In the present study, we resorted to investigate the role of CD63 in the development of HCC and explore the underlying molecular mechanisms using molecular and cell biology experiments in vitro and in vivo.
2. MATERIAL AND METHODS
2.1. Patients and HCC tissue samples
Primary human HCC tissues and paired adjacent normal tissues were collected from 35 patients at Shanghai East Hospital, Tongji University School of Medicine, China. All the specimens were snap‐frozen in liquid nitrogen immediately after resection for future use. Informed consent was obtained from each patient, and the use of the samples for the present study has been approved by the ethics committee of Shanghai East Hospital, Tongji University School of Medicine, China.

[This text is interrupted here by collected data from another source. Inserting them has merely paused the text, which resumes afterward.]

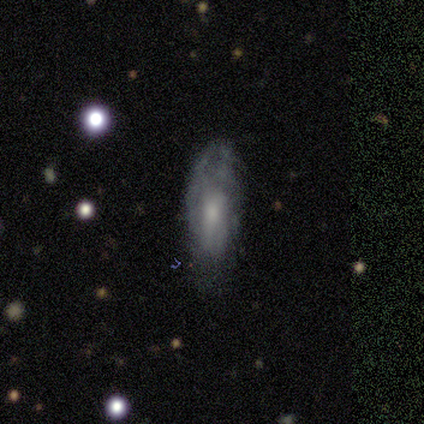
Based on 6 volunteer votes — A smooth galaxy with no disk features (50%, tied with featured or disk) that is in between round and cigar-shaped (67%). Merging: none (83%).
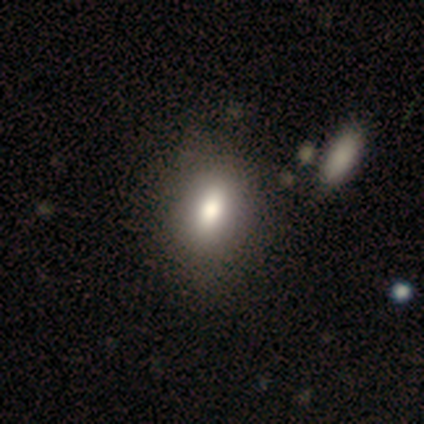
Smooth or featured?
  - smooth: 80% *
  - star or artifact: 20%
  - featured or disk: 0%
How rounded?
  - in between: 100% *
  - round: 0%
  - cigar-shaped: 0%
Merging?
  - none: 75% *
  - minor disturbance: 25%
  - major disturbance: 0%
  - merger: 0%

2.2. Tissue microarray (TMA) and immunohistochemistry
For immunohistochemistry analysis, a TMA containing 75 paired human HCC tissues and adjacent normal tissues was purchased from Shanghai Outrdo Biotech (#LivH150CS03). The clinicopatholofical information of the patients can be checked at the website: http://www.superchip.com.cn/biology/tissue.html. Human antibody against CD63 (#sc‐15363, Santa Cruz Biotechnology, USA) was used to perform immunohistochemistry analysis according to the standard protocol of manufacturer (Outdo Biotech, Shanghai, China), respectively. The staining results were analysed by two pathologists blinded to the clinical information as described previously. 22
2.3. Cell culture and reagents
Human HCC cell lines Huh7, L02, MHCC‐LM3 and PLC/PRF/5 were purchased from the Shanghai Cell Bank of the Chinese Academy Sciences, Shanghai, China. Cells were maintained in Dulbecco's Modified Eagle Medium (DMEM, Corning, Inc) supplemented with 10% foetal bovine serum (FBS, Corning, Inc) and 1% penicillin/streptomycin (M&C Gene Technology Ltd.) and incubated at 37 ˚C with 5% CO2. STAT3‐specific inhibitor BP‐1‐102 was purchased from Selleckchem, Houston, TX, USA.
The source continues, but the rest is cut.